First stop, Melbourne, to visit the set of Neighbours. Alan Fletcher, who plays Karl Kennedy, showed me round the set and I met Jackie Woodburne, who plays Susan.
Our next trip was to Salzburg, Austria, where The Sound of Music, one of my favourite films, was made. We ran around the fountains and even knocked on the nunnery door!
Back home I went to a McFly concert and got to meet the boys. Being diagnosed with a brain tumour and losing my sight wasn't going to stop me living my dreams.
Four years on I'm doing really well. I've started a college course in music and made lots of friends. I had a boyfriend, Frazer, who was also blind but sadly passed away from a recurring brain tumour. I was devastated but somehow I pulled through it and I'm now seeing Harry, 23, who was born blind.
It's hard seeing friends move on with their lives. But I'm determined to keep on fighting and enjoying life to the full.

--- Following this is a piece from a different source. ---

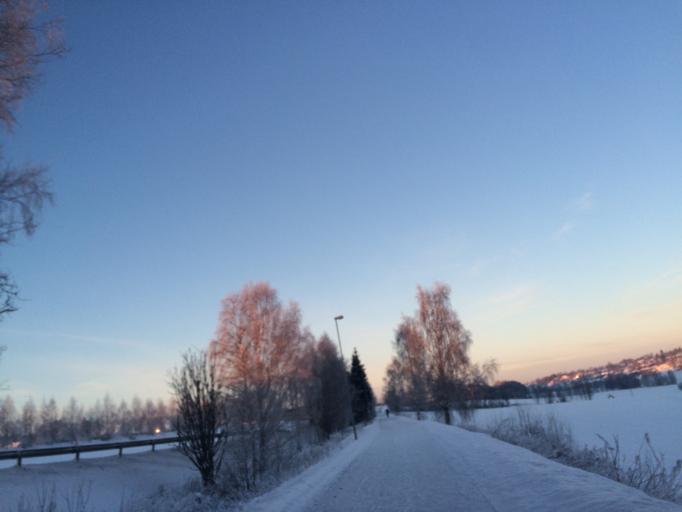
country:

Shona says: "Tasha is my only child and I couldn't contemplate losing her. Luckily she's gone from strength to strength. I'm so proud of her. I feel protective of her but I know she wants to do things on her own. The only times I've seen her upset is when she's missed out on things her friends are doing, like getting jobs or moving away from home. But she always picks herself up again and keeps going. She's an inspiration."